A $10 billion investment fund has been allocated and will be managed by Abu Dhabi's holding company ADQ.
The meeting also approved the appointment of Omar Al Suwaidi, undersecretary of the Ministry of Industry and Advanced Technology, as secretary general of the tripartite higher committee.
During the meeting, ministers discussed mechanisms for expanding the partnership by adding new members, accelerating economically feasible opportunities, enabling co-operation and integration, and co-ordinating with government entities and the private sector.
The steering and executive committee, which has the task of connecting private sector entities with investors, will meet next month to review progress.
Under the agreement, investors will benefit from “competitive advantages” provided by the three countries, such as logistics, infrastructure and the availability of raw materials, Dr Al Jaber said.

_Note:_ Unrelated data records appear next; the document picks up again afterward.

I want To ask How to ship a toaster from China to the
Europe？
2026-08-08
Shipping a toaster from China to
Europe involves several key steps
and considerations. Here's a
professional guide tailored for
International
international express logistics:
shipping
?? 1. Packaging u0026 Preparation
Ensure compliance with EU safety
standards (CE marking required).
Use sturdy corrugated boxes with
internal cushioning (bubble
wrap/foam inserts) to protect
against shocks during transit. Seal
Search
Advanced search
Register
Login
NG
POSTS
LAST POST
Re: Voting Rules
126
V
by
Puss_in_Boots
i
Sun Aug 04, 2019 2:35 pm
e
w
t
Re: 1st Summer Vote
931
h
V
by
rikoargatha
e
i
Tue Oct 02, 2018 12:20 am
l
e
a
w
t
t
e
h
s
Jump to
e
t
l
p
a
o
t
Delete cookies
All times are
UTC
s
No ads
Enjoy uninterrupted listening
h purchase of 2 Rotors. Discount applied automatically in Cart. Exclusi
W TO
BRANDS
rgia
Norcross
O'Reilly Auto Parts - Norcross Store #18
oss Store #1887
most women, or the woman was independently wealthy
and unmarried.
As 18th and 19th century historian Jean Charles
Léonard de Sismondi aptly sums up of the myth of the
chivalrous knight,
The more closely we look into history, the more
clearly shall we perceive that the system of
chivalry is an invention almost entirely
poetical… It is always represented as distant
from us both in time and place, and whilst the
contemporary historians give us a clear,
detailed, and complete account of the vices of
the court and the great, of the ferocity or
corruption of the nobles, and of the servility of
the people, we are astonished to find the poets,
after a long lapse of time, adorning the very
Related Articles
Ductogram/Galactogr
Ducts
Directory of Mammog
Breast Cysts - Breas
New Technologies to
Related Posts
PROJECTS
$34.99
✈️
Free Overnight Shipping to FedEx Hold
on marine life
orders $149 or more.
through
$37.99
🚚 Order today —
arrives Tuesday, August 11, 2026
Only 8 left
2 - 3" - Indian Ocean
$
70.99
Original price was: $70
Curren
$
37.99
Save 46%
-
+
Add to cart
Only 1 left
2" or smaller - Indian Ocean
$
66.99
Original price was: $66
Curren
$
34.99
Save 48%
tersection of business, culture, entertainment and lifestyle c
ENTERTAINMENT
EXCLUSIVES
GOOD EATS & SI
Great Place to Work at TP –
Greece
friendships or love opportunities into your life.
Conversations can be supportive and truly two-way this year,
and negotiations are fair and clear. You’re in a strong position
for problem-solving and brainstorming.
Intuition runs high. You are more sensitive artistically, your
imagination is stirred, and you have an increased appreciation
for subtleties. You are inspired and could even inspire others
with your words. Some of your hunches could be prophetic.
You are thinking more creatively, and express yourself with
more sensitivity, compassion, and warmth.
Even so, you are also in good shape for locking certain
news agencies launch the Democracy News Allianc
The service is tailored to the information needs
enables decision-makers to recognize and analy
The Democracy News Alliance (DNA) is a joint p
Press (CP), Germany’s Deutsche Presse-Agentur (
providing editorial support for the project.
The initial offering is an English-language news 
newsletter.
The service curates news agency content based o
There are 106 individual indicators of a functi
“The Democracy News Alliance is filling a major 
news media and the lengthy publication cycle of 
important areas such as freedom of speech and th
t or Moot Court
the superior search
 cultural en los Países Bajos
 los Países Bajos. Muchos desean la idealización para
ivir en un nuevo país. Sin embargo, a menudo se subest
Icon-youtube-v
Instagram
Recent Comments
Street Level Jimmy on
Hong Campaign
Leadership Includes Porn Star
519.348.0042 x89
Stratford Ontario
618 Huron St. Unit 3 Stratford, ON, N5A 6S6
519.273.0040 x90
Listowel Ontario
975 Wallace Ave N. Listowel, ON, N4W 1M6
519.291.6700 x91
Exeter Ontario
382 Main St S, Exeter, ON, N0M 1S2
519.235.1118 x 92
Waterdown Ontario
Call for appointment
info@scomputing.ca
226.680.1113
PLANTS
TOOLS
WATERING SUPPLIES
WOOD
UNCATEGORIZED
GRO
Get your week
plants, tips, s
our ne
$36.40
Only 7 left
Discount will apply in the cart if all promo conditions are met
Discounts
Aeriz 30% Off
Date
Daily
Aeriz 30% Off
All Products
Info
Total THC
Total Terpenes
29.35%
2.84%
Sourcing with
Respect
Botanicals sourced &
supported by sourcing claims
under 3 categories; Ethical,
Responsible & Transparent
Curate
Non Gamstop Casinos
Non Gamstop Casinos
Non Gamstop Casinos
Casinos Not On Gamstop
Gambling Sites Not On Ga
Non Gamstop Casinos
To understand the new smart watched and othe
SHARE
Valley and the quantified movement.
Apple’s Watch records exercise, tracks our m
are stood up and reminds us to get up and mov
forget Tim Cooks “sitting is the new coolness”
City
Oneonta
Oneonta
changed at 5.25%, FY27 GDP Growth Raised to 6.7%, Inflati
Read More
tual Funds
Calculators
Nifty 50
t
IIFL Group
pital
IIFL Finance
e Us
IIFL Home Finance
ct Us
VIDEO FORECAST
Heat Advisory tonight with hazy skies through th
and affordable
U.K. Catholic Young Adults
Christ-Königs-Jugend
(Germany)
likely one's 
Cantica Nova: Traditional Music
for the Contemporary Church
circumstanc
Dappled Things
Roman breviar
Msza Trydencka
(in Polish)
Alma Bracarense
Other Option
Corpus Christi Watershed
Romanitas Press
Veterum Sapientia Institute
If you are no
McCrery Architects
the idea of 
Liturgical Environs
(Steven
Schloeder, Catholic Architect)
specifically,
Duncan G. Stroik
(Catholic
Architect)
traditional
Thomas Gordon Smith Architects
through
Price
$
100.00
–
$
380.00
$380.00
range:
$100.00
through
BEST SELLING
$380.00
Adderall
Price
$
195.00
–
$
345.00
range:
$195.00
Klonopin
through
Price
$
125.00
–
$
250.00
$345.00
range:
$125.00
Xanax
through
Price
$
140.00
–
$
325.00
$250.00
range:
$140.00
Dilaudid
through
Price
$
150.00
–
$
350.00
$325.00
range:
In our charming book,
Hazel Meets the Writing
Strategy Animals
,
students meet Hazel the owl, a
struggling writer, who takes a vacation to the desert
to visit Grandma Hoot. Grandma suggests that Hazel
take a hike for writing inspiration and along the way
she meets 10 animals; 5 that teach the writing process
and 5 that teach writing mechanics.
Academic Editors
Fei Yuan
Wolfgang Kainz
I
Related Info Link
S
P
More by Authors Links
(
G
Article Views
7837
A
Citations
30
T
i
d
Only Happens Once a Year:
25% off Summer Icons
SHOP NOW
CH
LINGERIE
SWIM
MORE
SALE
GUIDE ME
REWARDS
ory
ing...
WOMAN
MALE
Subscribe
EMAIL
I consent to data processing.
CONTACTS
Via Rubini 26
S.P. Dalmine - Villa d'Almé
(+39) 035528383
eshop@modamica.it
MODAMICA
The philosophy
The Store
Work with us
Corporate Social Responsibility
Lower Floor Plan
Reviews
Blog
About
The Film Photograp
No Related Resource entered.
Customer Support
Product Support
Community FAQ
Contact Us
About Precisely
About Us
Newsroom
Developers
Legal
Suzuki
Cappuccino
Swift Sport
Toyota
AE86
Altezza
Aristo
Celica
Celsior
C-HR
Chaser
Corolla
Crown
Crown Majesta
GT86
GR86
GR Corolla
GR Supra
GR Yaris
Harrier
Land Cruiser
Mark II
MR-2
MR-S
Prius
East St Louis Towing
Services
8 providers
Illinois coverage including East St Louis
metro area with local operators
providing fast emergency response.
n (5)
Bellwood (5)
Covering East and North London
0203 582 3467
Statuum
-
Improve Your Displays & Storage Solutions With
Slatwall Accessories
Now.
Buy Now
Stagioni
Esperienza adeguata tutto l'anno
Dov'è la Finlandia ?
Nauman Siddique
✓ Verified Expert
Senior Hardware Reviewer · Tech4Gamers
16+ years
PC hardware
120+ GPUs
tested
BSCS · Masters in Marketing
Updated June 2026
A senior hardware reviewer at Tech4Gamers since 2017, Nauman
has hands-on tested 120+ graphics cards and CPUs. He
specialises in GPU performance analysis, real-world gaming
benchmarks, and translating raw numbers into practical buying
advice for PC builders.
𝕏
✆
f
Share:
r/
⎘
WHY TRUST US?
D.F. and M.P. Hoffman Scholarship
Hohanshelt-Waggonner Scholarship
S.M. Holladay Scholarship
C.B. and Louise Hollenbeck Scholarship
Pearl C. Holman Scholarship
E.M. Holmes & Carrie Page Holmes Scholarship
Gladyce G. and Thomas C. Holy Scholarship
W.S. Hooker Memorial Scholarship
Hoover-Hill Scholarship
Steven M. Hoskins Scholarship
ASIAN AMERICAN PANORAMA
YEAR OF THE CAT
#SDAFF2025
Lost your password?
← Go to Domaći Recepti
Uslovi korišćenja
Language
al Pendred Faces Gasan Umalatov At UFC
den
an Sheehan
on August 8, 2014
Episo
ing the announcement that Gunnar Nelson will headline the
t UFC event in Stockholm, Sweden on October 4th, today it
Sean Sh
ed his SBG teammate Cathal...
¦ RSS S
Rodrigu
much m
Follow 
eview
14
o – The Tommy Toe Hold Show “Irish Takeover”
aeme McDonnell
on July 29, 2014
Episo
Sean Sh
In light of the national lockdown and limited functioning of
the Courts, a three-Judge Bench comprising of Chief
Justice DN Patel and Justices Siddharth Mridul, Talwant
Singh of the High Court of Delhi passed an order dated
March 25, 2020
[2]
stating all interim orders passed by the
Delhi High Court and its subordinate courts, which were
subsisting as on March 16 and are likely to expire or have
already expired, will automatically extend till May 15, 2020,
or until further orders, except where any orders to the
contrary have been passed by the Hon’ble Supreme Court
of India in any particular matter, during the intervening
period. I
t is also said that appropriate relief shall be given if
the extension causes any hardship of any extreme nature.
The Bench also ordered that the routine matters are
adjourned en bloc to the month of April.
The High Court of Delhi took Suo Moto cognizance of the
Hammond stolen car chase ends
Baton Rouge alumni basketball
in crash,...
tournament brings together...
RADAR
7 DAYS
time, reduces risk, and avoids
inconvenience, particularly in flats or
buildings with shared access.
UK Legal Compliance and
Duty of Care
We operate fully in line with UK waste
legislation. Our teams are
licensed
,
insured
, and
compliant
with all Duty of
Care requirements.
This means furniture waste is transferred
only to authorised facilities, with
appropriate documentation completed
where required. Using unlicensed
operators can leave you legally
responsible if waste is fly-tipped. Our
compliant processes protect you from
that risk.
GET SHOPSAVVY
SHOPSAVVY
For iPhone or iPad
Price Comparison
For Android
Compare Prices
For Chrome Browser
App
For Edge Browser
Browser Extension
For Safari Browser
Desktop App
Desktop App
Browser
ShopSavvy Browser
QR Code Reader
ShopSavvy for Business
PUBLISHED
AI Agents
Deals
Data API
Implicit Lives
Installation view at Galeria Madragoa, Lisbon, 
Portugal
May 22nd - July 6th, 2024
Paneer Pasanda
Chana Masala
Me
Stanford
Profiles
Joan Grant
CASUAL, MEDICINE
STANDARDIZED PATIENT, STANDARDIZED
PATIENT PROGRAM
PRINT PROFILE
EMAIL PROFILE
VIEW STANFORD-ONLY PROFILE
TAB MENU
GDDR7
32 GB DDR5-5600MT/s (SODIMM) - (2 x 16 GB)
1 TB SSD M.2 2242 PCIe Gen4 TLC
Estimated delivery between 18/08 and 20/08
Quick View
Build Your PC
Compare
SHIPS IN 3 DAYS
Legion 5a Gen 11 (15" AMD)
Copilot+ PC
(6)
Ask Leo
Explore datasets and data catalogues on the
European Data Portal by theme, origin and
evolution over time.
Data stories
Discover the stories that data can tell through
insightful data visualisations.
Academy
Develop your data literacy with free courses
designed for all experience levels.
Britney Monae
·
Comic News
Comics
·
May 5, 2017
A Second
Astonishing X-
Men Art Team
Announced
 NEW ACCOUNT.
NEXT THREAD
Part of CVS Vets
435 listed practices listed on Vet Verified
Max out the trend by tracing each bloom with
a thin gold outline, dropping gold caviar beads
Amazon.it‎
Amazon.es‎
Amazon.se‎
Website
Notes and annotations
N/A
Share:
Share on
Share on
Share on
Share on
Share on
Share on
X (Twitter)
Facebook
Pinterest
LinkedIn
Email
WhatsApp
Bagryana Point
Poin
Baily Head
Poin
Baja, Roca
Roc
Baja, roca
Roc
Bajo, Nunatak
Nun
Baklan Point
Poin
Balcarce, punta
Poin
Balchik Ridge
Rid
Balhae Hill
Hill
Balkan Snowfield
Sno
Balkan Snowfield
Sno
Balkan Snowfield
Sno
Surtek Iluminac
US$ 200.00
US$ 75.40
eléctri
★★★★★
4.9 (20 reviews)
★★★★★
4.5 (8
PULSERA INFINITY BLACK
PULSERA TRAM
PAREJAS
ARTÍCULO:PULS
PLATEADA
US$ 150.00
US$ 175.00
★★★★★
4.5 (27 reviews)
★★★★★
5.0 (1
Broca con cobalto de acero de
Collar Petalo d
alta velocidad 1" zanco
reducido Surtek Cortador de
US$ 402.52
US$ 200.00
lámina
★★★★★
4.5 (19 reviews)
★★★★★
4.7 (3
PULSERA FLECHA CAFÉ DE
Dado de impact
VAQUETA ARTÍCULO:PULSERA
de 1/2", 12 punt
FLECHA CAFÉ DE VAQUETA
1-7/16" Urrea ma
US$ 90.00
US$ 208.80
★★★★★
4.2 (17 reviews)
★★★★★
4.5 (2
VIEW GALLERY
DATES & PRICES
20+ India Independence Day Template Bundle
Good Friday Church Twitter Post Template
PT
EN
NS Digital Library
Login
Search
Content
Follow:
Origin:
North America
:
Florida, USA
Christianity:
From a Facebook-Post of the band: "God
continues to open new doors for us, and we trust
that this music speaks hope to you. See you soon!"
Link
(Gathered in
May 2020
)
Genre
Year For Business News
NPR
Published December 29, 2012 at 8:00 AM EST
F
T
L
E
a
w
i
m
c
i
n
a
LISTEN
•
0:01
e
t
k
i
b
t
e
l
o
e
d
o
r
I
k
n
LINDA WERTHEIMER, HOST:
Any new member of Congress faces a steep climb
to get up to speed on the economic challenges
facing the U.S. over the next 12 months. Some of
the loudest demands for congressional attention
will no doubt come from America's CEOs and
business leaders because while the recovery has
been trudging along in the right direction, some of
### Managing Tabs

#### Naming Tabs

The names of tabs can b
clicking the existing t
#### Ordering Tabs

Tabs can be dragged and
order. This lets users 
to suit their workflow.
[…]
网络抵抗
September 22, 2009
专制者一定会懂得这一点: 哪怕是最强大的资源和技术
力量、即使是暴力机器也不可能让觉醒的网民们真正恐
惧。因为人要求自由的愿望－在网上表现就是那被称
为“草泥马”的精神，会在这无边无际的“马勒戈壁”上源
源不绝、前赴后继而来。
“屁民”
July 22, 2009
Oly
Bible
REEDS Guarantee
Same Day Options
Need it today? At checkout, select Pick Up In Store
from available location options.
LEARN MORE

“These advantages can help to ensure robust supply chains, stimulating sustainable economic growth and enhancing value-added industries for the economies of the UAE, Egypt and Jordan.”
The UAE, Jordan and Egypt collectively have a gross domestic product of about $765 billion and more than 60 million young people, Dr Al Jaber said.
The deal comes as the UAE strives to support the growth of the local industrial sector, enhance its role in stimulating the national economy, and double its contribution to gross domestic product to Dh300bn ($82bn) by 2031.